As it stands, he doesn't even get weekends off to loaf. "When I'm not acting, I'm writing pretty much. . . . I shoot all day, come home for a few hours, write for a couple hours after work and write a bit on the weekends sometimes," he says. "Yeah, so, it's quite a lot."
But maybe even the most unambitious would get up off the couch for the kind of opportunities Rogen has been given. "Zack and Miri," a small-town romp touching on friendship, love and amateur porn, was conceived and directed by Kevin Smith, a hero of Rogen's and the slightly deranged mind behind "Clerks," "Mallrats" and "Dogma."

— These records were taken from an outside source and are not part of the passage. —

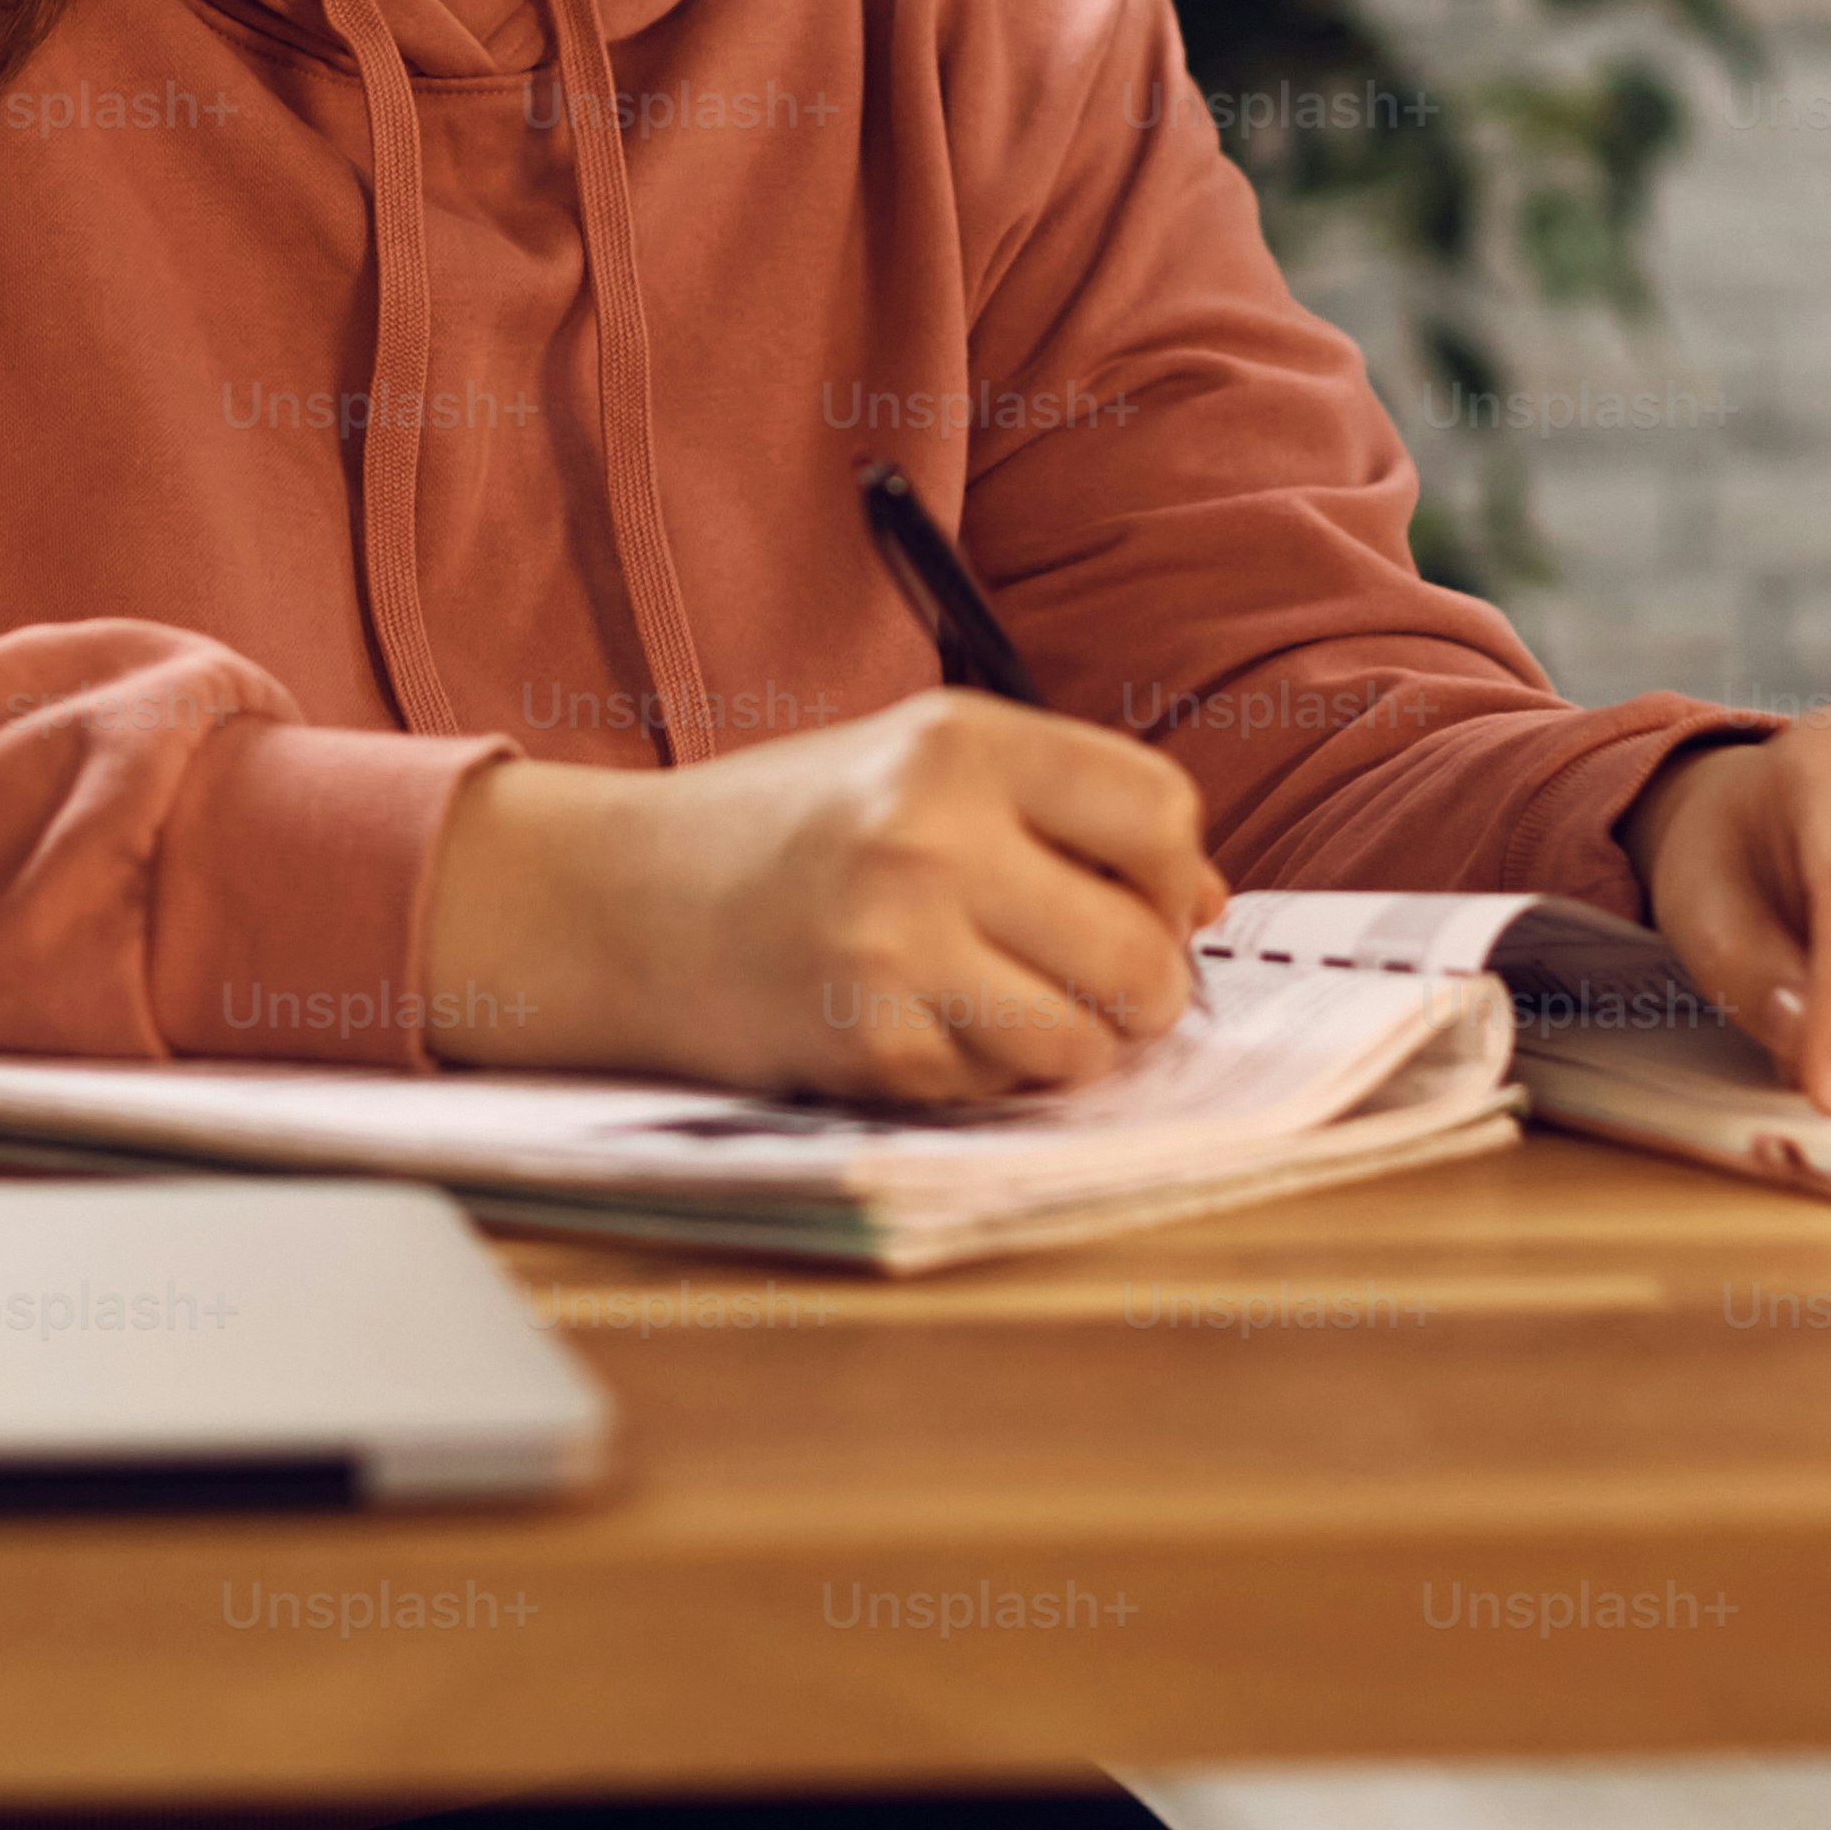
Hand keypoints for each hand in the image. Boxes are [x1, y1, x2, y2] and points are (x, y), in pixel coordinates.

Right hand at [420, 694, 1227, 1103]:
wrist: (622, 901)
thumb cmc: (794, 829)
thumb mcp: (919, 766)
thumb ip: (1060, 810)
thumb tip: (1208, 907)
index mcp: (957, 740)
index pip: (1159, 813)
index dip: (1173, 875)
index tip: (1143, 898)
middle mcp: (931, 833)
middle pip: (1143, 951)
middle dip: (1145, 988)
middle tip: (1099, 983)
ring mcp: (897, 945)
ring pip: (1087, 1042)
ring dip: (1070, 1044)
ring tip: (1005, 1005)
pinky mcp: (867, 1042)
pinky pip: (1001, 1089)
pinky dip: (988, 1075)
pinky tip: (926, 1026)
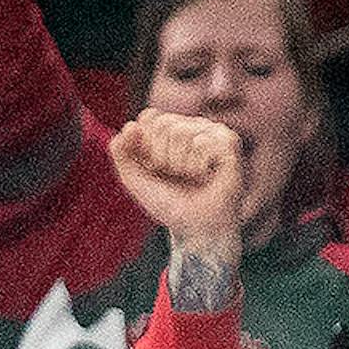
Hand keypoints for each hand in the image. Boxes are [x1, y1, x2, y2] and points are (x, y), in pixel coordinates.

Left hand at [111, 109, 243, 261]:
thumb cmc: (170, 203)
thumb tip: (130, 126)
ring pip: (181, 134)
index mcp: (171, 128)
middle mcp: (192, 125)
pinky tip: (207, 176)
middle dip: (163, 158)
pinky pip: (202, 143)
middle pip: (163, 125)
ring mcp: (212, 132)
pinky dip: (199, 167)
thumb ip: (120, 152)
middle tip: (177, 176)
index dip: (147, 148)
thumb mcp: (134, 179)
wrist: (196, 229)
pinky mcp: (229, 143)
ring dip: (182, 165)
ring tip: (193, 178)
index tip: (156, 169)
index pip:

"I got an e-mail one day from Kevin, kind of out of the blue, saying, 'I wrote a movie for you,' " Rogen recalls. "And then I read it and I liked it, and I said, 'Okay, I'll be in this.' And it was pretty much as simple as that."
Yeah. Isn't that always the way?
Once again, Rogen appears as a witty but shiftless 20-something, this time working at a coffee shop and burning utility bills for heat once the electricity in his apartment is shut off. It's a near-replica of his previous roles, but Rogen says he isn't concerned about boxing himself in.